Ellis came to England with the Canadian Army Medical Corps at the outbreak of the First World War. After demobilisation he remained in England, probably encouraged by Sir William Osler, then Regius Professor of Medicine at Oxford and a fellow Canadian. He was appointed professor of medicine at London University in 1924 and gained recognition for his work on renal disease. During his time as Regius Professor he faced the complex challenges of the post-war reconstruction of the medical school and controversy over the formation of an undergraduate clinical school.

  • No information on archive

1948-54

Arthur Duncan Gardner (1884-1978), bacteriologist

Gardner was a member of the Oxford team led by Professor Howard Florey that isolated penicillin, demonstrated its effectiveness, and further developed the drug during the Second World War.

  • No information on archive
  • Autobiography held by University College Oxford Archives

1954-6

During this time the Professorship was vacant, with Gardner acting as Deputy

1956-68

Sir George White Pickering (1904-80), physician

Pickering took a keen interest in education generally, and in medical education specifically. He played a vital part in the development of medical teaching at Oxford, bringing the independent departments of postgraduate medicine together in the expanding clinical school. He was the author of The Challenge to Education (London, 1967) and The Quest for Excellence in Medical Education (Oxford, 1978) among other works.

1969-79

Sir William Richard Shaboe Doll (1912-2005), epidemiologist

Doll, along with Austin Bradford Hill, established the link between smoking and lung cancer in 1950. He raised money for the founding of Green College (now Green Templeton College) as a graduate college specialising in medicine. Large-scale studies of the causes, prevention and treatment of cancers and other major diseases are now based in the Richard Doll Building, opened in 2005.

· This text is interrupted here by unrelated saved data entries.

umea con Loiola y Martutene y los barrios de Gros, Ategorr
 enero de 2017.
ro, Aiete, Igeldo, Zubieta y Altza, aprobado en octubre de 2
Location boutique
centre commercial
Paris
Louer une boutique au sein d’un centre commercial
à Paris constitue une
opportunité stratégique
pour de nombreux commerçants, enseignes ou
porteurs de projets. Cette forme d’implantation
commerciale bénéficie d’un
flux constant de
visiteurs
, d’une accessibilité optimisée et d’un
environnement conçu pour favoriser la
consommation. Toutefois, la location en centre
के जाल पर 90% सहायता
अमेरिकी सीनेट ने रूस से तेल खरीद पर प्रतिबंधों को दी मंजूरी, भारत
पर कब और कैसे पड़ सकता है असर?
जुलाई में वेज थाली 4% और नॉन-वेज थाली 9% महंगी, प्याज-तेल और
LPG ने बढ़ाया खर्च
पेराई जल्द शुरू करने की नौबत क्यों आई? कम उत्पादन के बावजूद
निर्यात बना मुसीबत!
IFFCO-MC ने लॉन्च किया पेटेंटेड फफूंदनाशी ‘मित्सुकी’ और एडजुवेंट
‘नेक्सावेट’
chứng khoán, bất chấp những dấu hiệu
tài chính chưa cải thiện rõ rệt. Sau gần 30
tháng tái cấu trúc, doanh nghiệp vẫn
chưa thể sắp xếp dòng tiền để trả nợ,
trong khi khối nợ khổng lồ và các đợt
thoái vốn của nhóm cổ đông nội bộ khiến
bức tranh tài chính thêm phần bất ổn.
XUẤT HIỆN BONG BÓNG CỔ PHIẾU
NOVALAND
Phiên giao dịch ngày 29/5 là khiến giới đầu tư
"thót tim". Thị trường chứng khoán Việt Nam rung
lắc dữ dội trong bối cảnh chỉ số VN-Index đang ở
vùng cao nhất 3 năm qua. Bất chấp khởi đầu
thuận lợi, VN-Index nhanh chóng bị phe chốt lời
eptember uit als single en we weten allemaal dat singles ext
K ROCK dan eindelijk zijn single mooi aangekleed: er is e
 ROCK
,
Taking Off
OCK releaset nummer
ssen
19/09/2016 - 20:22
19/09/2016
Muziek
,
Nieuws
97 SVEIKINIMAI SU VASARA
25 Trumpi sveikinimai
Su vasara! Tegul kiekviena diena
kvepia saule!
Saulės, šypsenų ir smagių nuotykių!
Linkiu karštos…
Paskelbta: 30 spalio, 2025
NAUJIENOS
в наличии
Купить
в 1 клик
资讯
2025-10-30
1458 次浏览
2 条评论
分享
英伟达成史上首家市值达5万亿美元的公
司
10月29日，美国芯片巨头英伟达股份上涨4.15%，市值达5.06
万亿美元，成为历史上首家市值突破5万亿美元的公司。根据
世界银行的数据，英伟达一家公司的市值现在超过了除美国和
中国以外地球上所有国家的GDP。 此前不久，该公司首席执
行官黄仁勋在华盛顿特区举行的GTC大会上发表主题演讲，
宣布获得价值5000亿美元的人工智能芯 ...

  • Papers are held by the Wellcome Library, London

1979-92

Sir Henry Harris (b. 1925), medical researcher

Harris followed Sir Howard Florey as Professor of Pathology at the Sir William Dunn School of Pathology in 1963. He and his colleagues developed the technique of cell fusion, one of the main roots of somatic cell genetics. By this means they devised the first systematic method of determining the order of genes along the human chromosome. In 1969 Harris demonstrated that certain normal genes have the ability to suppress malignancy. Worldwide research continues on these, now referred to as tumour suppressor genes. In retirement he published a volume of short stories, Remnants of a Quiet Life (Oxford, 2006).

1992-2000

Sir David John Weatherall (b. 1933), molecular geneticist

Sir David was appointed Nuffield Professor of Clinical Medicine in 1974. His major contribution to medicine has been his research into thalassaemia, a set of inherited blood disorders that affect the body’s ability to create red blood cells. He has been able to improve clinical treatment of the disease and introduce programmes for its prevention and management, particularly in developing countries. Largely due to him, Oxford University is recognised as a world leader in global health, with a network of long-standing clinical research units in Thailand, Laos, Vietnam and Kenya funded by the Wellcome Trust, and a Medical Research Council unit in The Gambia.

Sir David established an Institute of Molecular Medicine at the University in 1989, which was renamed the Weatherall Institute of Molecular Medicine on his retirement in 2000. Its scientists work on areas of molecular and cell biology that can improve the understanding and treatment of diseases such as cancer and HIV/AIDS.